══ Record set ══

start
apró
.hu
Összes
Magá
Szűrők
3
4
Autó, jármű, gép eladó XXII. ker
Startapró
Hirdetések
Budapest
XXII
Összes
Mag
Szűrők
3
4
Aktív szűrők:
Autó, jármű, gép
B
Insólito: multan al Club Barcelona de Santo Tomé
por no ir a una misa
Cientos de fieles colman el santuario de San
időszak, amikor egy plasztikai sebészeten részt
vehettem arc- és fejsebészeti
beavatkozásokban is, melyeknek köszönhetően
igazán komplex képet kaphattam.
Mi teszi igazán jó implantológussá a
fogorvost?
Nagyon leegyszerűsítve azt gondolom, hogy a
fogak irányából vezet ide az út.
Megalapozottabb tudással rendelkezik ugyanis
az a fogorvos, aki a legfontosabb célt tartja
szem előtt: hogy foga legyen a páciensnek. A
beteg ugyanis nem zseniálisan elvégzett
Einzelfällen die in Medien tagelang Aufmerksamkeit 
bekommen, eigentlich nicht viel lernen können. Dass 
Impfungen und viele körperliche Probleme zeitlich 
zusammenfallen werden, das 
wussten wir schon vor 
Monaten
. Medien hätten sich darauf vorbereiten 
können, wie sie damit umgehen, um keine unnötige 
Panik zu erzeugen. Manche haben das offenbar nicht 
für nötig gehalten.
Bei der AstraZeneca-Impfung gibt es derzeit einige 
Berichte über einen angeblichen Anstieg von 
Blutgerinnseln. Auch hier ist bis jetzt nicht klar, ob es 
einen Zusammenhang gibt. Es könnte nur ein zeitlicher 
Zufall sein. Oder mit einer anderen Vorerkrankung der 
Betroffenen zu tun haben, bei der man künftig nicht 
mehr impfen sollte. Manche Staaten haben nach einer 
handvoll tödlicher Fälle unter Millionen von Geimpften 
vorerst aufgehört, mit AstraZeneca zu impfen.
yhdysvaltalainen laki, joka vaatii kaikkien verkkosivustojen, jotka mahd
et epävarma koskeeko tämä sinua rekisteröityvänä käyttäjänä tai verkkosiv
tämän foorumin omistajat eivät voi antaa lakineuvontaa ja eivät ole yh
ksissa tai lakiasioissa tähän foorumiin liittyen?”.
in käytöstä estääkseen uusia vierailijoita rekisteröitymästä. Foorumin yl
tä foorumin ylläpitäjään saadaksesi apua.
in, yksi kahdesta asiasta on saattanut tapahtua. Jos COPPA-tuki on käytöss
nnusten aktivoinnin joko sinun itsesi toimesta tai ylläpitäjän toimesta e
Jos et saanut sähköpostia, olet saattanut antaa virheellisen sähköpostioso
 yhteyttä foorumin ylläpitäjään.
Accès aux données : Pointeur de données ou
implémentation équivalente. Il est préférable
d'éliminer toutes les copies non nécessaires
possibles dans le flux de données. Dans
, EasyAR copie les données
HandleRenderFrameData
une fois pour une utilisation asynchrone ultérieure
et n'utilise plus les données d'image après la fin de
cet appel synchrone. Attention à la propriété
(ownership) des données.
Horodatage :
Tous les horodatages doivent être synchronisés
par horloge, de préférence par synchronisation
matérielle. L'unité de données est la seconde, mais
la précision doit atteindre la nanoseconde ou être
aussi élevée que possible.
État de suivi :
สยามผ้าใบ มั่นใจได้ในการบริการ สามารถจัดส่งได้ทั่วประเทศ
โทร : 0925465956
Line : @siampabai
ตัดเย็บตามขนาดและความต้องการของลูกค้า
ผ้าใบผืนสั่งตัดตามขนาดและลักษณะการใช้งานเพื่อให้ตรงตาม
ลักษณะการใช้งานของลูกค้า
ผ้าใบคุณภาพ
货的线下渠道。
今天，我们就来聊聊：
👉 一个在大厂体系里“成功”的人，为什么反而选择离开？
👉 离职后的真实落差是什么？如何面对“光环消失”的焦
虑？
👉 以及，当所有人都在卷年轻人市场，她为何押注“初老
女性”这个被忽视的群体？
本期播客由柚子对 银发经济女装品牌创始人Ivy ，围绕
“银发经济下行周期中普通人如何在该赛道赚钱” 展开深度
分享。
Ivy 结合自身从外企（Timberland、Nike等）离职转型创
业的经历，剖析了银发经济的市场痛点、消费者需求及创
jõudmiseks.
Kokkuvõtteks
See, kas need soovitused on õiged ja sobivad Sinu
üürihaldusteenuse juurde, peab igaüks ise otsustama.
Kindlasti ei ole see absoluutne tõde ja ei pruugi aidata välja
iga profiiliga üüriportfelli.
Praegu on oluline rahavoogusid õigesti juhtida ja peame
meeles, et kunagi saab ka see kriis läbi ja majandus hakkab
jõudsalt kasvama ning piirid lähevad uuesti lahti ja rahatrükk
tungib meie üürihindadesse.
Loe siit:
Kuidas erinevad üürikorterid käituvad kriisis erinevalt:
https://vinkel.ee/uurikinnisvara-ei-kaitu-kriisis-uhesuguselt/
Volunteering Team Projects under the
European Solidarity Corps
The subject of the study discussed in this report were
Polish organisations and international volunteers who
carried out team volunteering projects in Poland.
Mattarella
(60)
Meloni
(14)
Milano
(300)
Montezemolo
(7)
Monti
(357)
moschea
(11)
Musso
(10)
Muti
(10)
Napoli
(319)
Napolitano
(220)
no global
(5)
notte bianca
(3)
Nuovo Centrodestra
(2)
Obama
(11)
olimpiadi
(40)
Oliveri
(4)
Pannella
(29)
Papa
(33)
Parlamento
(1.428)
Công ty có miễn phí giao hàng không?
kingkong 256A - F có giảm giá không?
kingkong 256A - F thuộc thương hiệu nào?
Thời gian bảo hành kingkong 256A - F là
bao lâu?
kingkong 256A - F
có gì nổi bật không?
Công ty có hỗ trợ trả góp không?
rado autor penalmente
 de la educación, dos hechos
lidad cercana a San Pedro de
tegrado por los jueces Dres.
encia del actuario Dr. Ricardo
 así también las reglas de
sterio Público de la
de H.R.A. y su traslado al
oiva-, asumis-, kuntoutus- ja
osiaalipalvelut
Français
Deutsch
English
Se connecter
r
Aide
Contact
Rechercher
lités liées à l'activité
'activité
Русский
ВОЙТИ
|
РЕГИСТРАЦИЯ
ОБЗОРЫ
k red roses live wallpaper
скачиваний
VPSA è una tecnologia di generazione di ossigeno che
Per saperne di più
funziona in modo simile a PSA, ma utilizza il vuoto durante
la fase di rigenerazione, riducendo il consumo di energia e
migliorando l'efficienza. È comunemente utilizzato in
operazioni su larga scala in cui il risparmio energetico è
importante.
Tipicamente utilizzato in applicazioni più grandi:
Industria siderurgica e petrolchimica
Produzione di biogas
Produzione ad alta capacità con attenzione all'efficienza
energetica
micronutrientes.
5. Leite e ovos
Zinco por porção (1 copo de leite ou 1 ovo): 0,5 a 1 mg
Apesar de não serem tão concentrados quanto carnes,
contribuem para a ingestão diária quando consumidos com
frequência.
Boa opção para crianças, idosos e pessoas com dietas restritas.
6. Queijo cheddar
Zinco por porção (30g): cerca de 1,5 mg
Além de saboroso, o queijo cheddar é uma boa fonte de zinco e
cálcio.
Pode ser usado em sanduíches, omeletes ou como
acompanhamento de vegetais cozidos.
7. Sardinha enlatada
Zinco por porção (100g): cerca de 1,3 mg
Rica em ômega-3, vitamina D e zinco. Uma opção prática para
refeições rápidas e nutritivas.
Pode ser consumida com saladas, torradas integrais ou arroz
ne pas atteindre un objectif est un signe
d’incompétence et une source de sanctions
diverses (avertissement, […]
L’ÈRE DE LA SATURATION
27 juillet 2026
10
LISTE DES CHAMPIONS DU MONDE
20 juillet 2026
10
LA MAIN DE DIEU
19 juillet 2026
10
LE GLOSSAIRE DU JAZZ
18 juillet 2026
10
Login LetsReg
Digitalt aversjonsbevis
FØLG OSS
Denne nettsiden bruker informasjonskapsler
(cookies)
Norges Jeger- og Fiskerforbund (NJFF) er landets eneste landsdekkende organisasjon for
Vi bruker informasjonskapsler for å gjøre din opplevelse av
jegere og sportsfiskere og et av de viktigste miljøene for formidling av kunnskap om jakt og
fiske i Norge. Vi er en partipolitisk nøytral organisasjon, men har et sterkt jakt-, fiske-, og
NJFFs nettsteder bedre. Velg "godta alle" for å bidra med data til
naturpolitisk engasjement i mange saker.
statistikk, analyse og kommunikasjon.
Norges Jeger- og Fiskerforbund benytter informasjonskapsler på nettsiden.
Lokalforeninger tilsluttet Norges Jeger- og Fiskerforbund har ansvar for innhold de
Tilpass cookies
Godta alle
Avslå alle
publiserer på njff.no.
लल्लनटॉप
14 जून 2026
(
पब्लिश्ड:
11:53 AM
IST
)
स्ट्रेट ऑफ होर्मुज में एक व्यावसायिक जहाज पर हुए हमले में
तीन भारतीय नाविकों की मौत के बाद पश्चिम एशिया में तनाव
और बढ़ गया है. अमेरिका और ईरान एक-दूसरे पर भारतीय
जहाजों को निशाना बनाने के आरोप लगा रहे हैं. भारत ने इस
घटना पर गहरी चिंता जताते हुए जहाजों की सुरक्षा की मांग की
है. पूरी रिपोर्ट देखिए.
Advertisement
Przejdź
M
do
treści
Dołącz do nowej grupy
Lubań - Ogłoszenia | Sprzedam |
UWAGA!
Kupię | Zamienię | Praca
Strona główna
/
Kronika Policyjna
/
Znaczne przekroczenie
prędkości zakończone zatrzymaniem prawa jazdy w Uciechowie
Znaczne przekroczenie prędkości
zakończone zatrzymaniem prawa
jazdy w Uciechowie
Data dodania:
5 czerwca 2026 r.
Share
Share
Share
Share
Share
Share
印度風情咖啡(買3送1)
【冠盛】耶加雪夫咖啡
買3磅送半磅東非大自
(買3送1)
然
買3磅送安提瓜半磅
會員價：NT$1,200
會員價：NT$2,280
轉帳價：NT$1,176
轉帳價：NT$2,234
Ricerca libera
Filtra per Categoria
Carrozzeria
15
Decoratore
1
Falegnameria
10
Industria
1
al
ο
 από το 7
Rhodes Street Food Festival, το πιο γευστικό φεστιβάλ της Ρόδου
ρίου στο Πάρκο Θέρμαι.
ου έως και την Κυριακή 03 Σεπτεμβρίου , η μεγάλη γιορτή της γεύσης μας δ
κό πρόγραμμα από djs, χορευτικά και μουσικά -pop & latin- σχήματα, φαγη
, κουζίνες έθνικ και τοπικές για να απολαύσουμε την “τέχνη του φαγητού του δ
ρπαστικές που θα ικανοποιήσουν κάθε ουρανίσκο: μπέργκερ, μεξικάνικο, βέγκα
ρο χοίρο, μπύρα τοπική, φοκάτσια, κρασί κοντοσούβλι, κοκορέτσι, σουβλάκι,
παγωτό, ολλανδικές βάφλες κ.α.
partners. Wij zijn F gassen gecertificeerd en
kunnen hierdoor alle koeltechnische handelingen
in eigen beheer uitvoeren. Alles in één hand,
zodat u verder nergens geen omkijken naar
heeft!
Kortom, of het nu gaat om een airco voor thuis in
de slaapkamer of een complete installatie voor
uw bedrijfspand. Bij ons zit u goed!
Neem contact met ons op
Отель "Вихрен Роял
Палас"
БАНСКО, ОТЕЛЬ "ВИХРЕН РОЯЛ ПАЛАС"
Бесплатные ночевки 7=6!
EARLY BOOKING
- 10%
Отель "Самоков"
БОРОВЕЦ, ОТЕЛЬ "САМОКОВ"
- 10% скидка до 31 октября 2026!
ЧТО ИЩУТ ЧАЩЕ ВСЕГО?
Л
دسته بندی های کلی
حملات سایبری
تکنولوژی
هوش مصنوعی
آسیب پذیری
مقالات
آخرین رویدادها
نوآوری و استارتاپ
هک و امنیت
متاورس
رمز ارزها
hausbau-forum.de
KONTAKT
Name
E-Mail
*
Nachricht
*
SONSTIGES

═══

■ What the task asks
Using the entries above, output exactly the lines between the line holding "Berichte über einen angeblichen Anstieg von" and the line holding "vorerst aufgehört, mit AstraZeneca zu impfen.", end lines included, and nothing more.

■ Output of the task
Berichte über einen angeblichen Anstieg von 
Blutgerinnseln. Auch hier ist bis jetzt nicht klar, ob es 
einen Zusammenhang gibt. Es könnte nur ein zeitlicher 
Zufall sein. Oder mit einer anderen Vorerkrankung der 
Betroffenen zu tun haben, bei der man künftig nicht 
mehr impfen sollte. Manche Staaten haben nach einer 
handvoll tödlicher Fälle unter Millionen von Geimpften 
vorerst aufgehört, mit AstraZeneca zu impfen.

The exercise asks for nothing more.